Source data =>
:::::

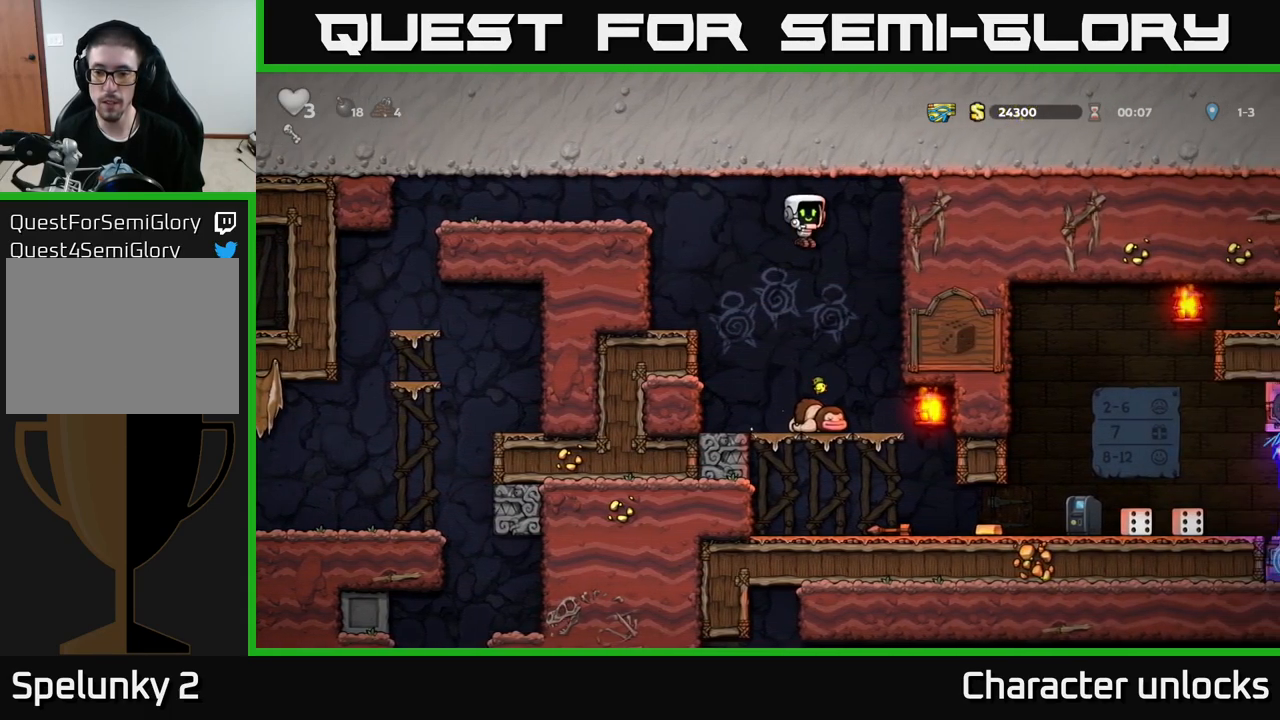
{"buttons": [], "left_stick": "center", "events": [[34, "DPAD_RIGHT", "up"], [250, "DPAD_RIGHT", "down"], [317, "DPAD_DOWN", "down"], [350, "DPAD_RIGHT", "up"], [400, "A", "down"], [450, "DPAD_DOWN", "up"], [467, "A", "up"]]}
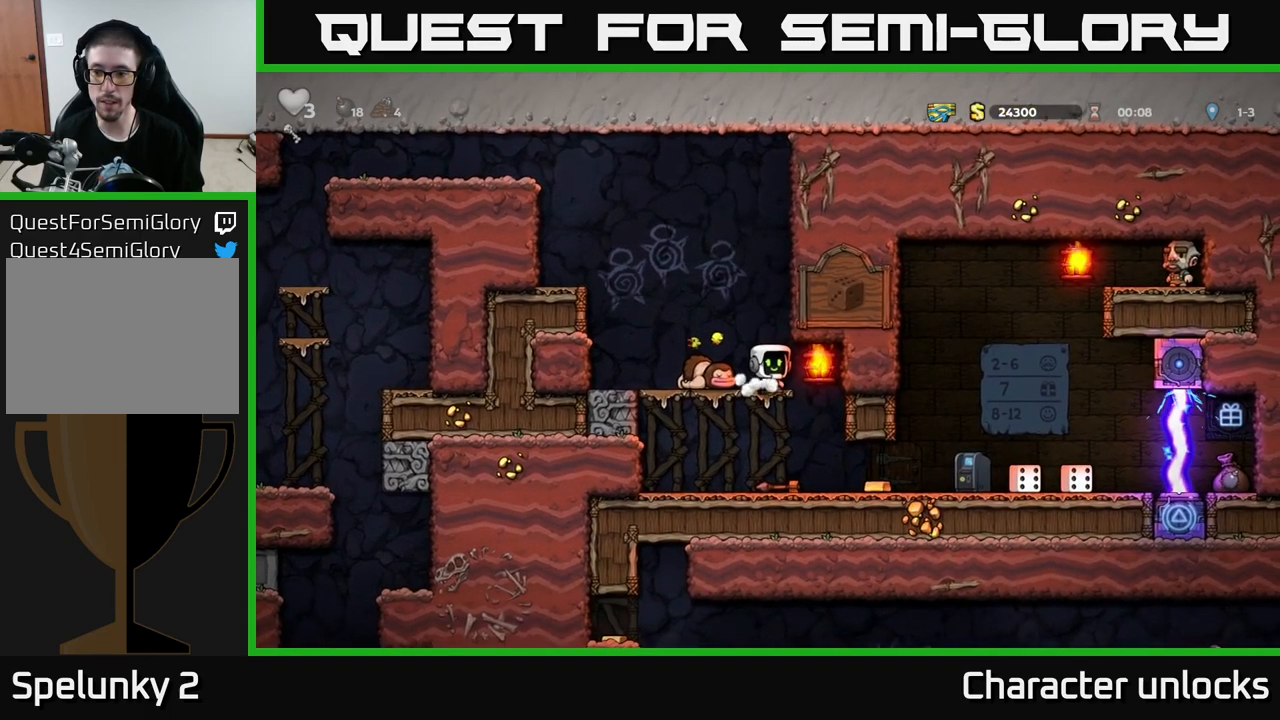
{"buttons": [], "left_stick": "center", "events": [[17, "DPAD_RIGHT", "down"], [217, "DPAD_RIGHT", "up"]]}
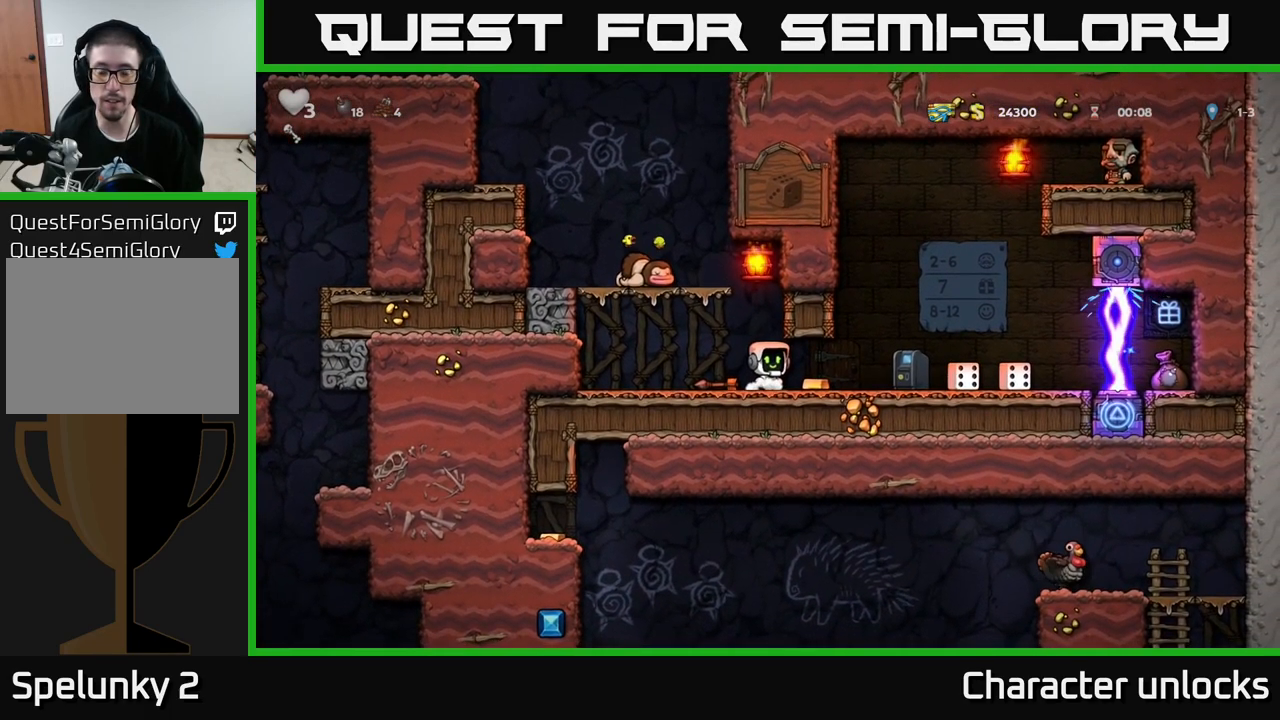
{"buttons": ["A", "DPAD_LEFT"], "left_stick": "center", "events": [[34, "DPAD_RIGHT", "down"], [150, "DPAD_RIGHT", "up"], [200, "DPAD_LEFT", "down"], [450, "A", "down"]]}
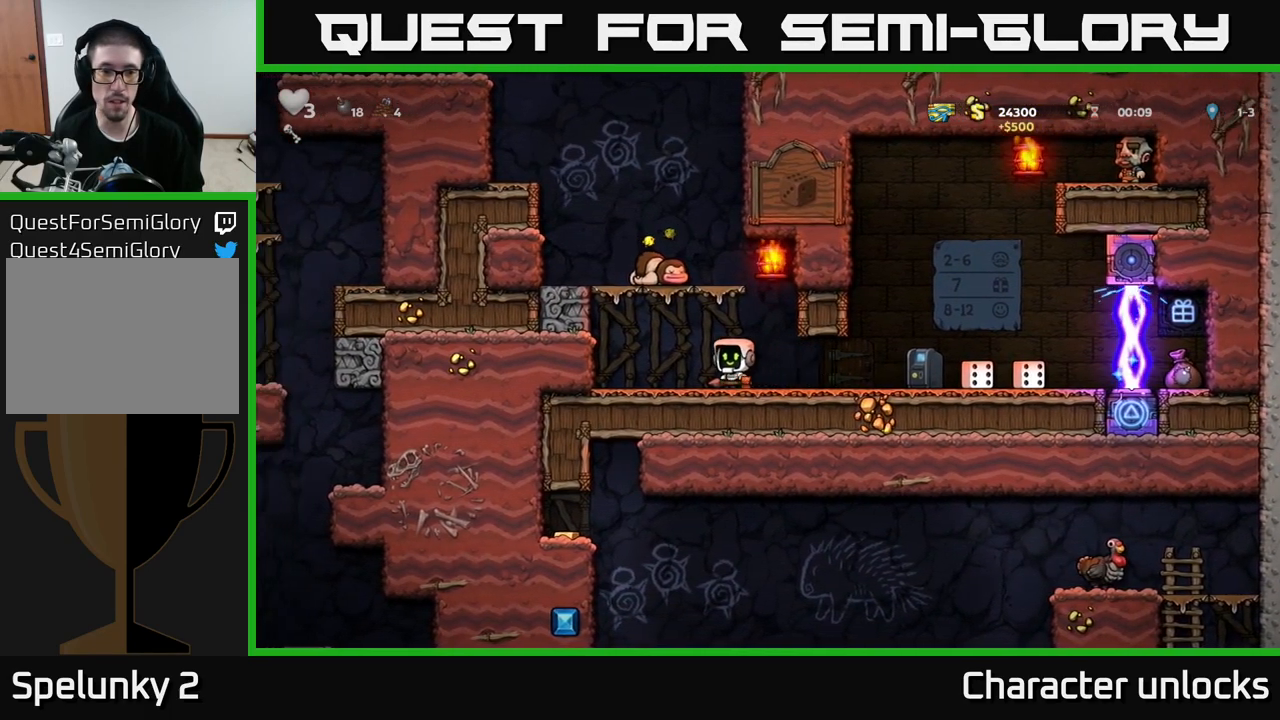
{"buttons": [], "left_stick": "center", "events": [[184, "A", "up"], [367, "A", "down"], [417, "DPAD_LEFT", "up"], [450, "A", "up"]]}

:::::

What this task involves => When you write out the material above, keep every line exact and drop each picture.

Task result =>
{"buttons": [], "left_stick": "center", "events": [[34, "DPAD_RIGHT", "up"], [250, "DPAD_RIGHT", "down"], [317, "DPAD_DOWN", "down"], [350, "DPAD_RIGHT", "up"], [400, "A", "down"], [450, "DPAD_DOWN", "up"], [467, "A", "up"]]}
{"buttons": [], "left_stick": "center", "events": [[17, "DPAD_RIGHT", "down"], [217, "DPAD_RIGHT", "up"]]}
{"buttons": ["A", "DPAD_LEFT"], "left_stick": "center", "events": [[34, "DPAD_RIGHT", "down"], [150, "DPAD_RIGHT", "up"], [200, "DPAD_LEFT", "down"], [450, "A", "down"]]}
{"buttons": [], "left_stick": "center", "events": [[184, "A", "up"], [367, "A", "down"], [417, "DPAD_LEFT", "up"], [450, "A", "up"]]}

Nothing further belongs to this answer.